KHARTOUM (Reuters) – Sudanese police fired tear gas after hundreds of protesters spilling out of a soccer match marched down a major road leading toward the center of the capital, Khartoum, late on Sunday, demonstrating against President Omar al-Bashir’s rule, a Reuters witness said.
Amid a heavy police presence, the protesters gathered in Omdurman, just across the Nile River from central Khartoum, and chanted, “The people want the fall of the regime” and “Freedom! Freedom!”
About 4km (2.5 miles) from the stadium, security units, including elite forces, prevented them from crossing a bridge that leads toward the heart of the Sudanese capital and the presidential palace.

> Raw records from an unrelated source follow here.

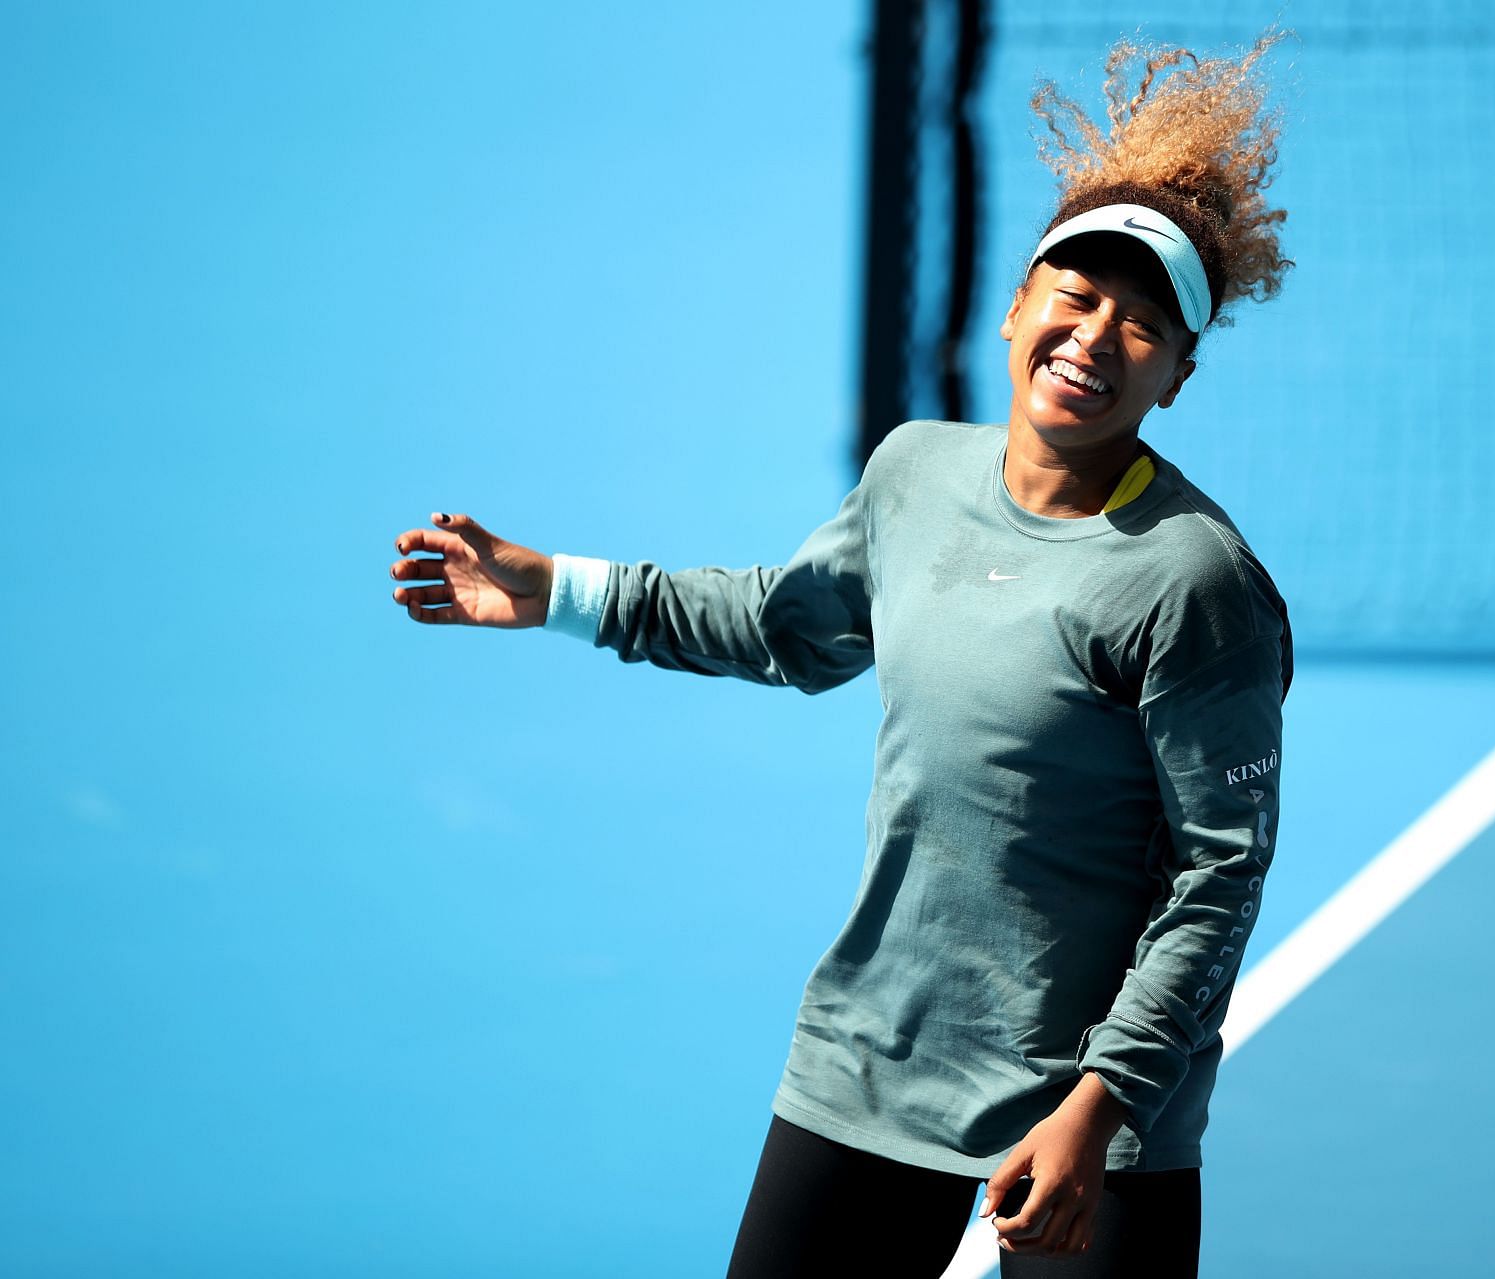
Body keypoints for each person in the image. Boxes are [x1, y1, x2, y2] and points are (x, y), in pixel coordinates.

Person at [389, 34, 1293, 1278]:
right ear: (1019, 305)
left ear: (1178, 377)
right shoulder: (915, 472)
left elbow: (1216, 880)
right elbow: (785, 625)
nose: (1096, 336)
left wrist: (1102, 1103)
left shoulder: (1194, 583)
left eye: (1143, 326)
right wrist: (564, 592)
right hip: (871, 1061)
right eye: (1076, 298)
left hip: (1087, 1115)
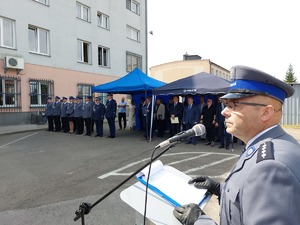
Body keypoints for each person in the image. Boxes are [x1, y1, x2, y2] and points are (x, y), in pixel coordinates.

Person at [173, 65, 300, 225]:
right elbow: (250, 195)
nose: (224, 111)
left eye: (234, 106)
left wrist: (200, 222)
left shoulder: (270, 167)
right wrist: (220, 189)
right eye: (226, 104)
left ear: (266, 113)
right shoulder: (264, 144)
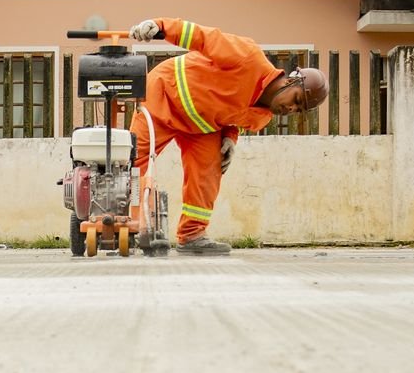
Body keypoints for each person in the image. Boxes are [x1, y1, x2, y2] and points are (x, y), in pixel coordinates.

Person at [127, 18, 329, 255]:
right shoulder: (248, 57)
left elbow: (232, 118)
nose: (291, 109)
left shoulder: (262, 117)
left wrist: (230, 138)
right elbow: (203, 37)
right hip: (163, 95)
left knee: (209, 172)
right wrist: (161, 26)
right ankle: (129, 228)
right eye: (296, 100)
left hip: (201, 126)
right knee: (133, 164)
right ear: (291, 80)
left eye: (298, 110)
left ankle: (192, 235)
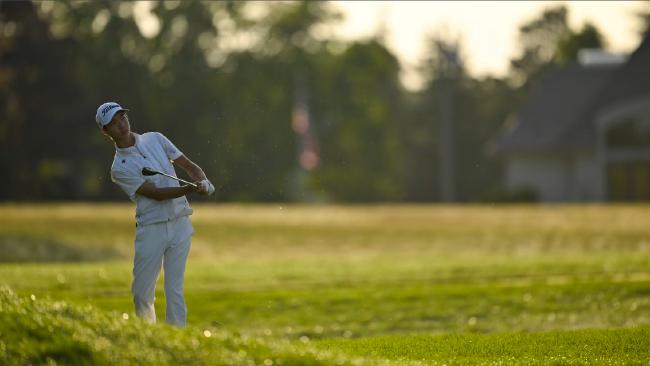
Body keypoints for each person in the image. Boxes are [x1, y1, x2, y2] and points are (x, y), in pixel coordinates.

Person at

Cities across Sudan have been shaken by five days of protests over price rises, shortages of basic commodities and a cash crisis. Protesters have repeatedly targeted the offices of Bashir’s party and called for an end to his 29-year rule.
Since the demonstrations started spreading on Wednesday, police have dispersed protesters with tear gas as well as using live ammunition in some cases, residents say. Authorities have declared states of emergency and curfews in several states.
Government officials have blamed the unrest on “infiltrators”. Officials and witnesses have recorded at least 12 deaths, though exact casualty figures are hard to ascertain.
After the soccer match on Sunday evening, security forces had cordoned off main streets around the stadium and more than 30 trucks carrying police in riot gear were spread across the area.
When the match ended, fans marched down Al Arbaeen Street in Omdurman singing and chanting until they got close to the river, where they were blocked by security forces, one witness told Reuters.
“They encircled them in four-wheel drives from the back and confronted them with vehicles coming from the White Nile bridge, forcing some of the protesters to enter the military hospital,” he said.
Earlier on Sunday in Um Rawaba in North Kordofan state, three people were wounded as police dispersed protesters, according to a witness in the southern town.
Security forces had changed tactics by moving more quickly to break up protests as soon as they started, he said.
Bashir, one of the longest-serving leaders in African and the Arab world, took power in an Islamist and military-backed coup in 1989.
Members of parliament this month proposed a constitutional amendment to extend term limits that would have required him to step down in 2020.